12.00 horas. Kautokeino

Para acabar de convencer a Brattsen y que se sumara en secreto al negocio del yacimiento, Olsen tuvo que prometerle que sería el jefe de seguridad y que tendría un salario que no podía ni siquiera imaginar, ni llegando a jefe de policía. Un mal menor, se decía Olsen. A la vez, el simple hecho de contar ya con un jefe de seguridad de su mina de oro, cuando ni siquiera la habían encontrado, la hacía casi real. Olsen comenzaba a creer en ello, tras decenios de esperanzas frustradas. Pero aún había un eslabón perdido. Había ese… Dios mío, apartó el pensamiento. Y Dios mío, esa Laponia era tan vasta… Había estado tan cerca, y luego… Frenó bruscamente delante del ayuntamiento. Los policías se habían marchado. Menudos holgazanes, pensó. De nuevo le vino a la cabeza su padre. Le había dicho a Racagnal que este había dibujado el mapa. El francés no tenía por qué conocer la verdad. No tenía por qué saber que su padre había robado ese mapa, pero que nunca logró descubrir la situación exacta del yacimiento. A lo largo de toda su juventud, Karl Olsen lo vio partir en interminables travesías con un detector de metales y aquel maldito mapa. Había encontrado alguna cosilla, pero nada que se pareciera al milagroso yacimiento prometido por los puntos amarillos del mapa.

Los cuatro miembros de la comisión ya estaban sentados a la mesa cuando Olsen ocupó su lugar. Como imaginaba, el presidente, miembro del partido de los samis nómadas, abrió la sesión y declaró, acto seguido, que se disponía a aplazarla, a la vista de los acontecimientos.

Alrededor de él, los demás asintieron en silencio. El presidente de la comisión era un hombre respetado por los habitantes del pueblo, un viejo sabio, y su opinión tenía gran peso. Olsen lo sabía.

—Sin embargo, hay que tomar decisiones importantes. El próximo informe de la Agencia Minera tendrá consecuencias duraderas sobre nuestro municipio durante los próximos diez o quizá veinte años. Hay numerosas empresas que se interesan por la región debido a los minerales. Es la zona más rica de Europa, y buena parte de Laponia no está explotada y ni siquiera explorada.

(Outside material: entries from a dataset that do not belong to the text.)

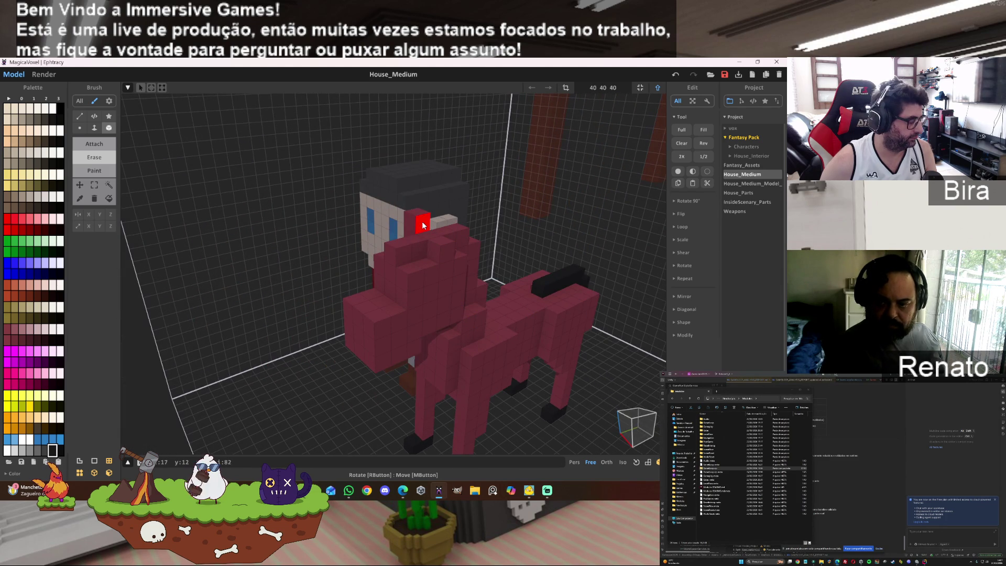
key("r")
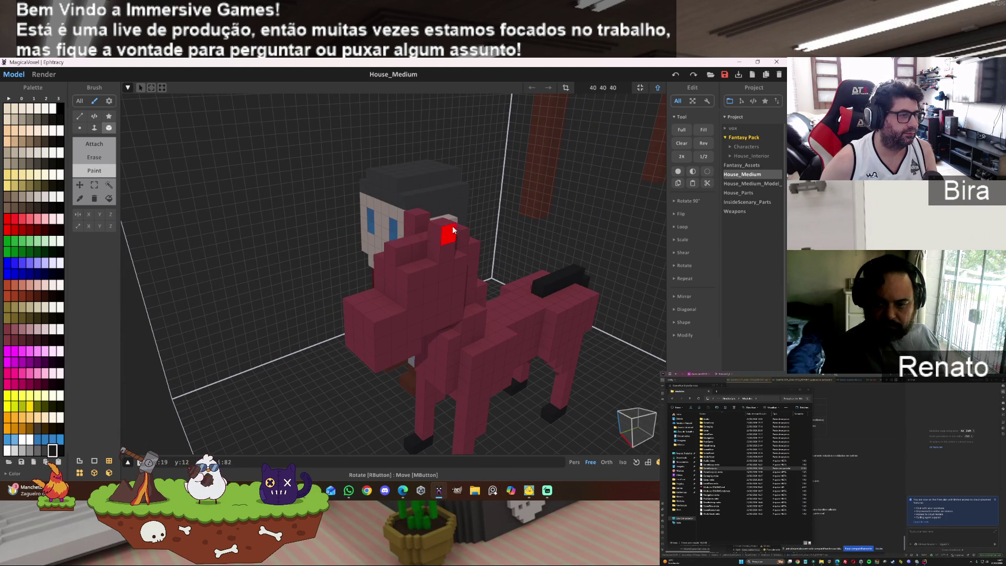
left_click(454, 230)
left_click(419, 219)
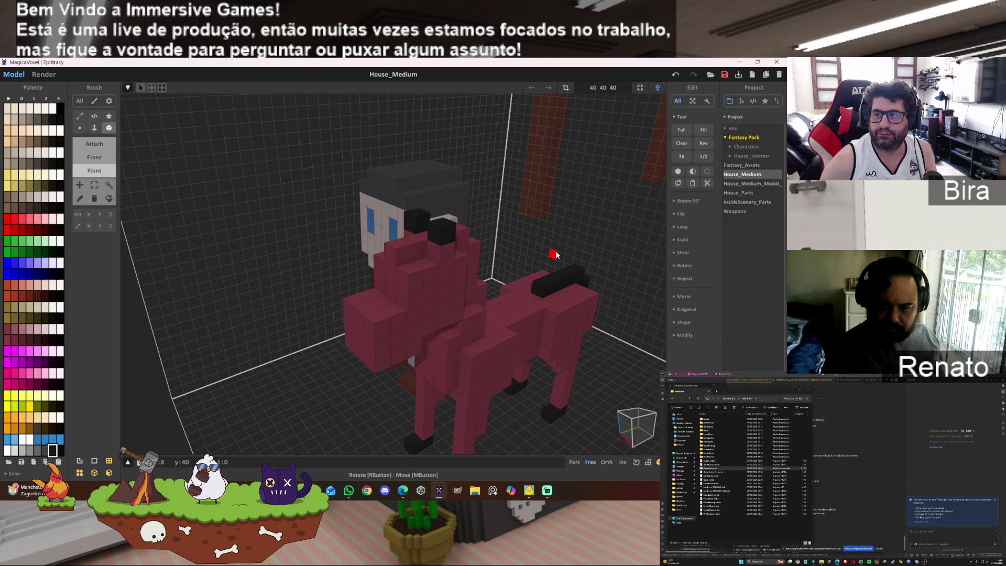
key("ctrl+z")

Pero no hay que taparse los ojos. Las presiones son enormes. Porque se sabe, o se cree, que hay yacimientos inmensos.

A Karl Olsen le costaba permanecer inmóvil. Volvía el busto, con discreción, para observar a los otros miembros de la comisión. Era el único que no era sami. ¿Por qué bando se decantarían? ¿Les podría el cebo de la ganancia? Así lo esperaba.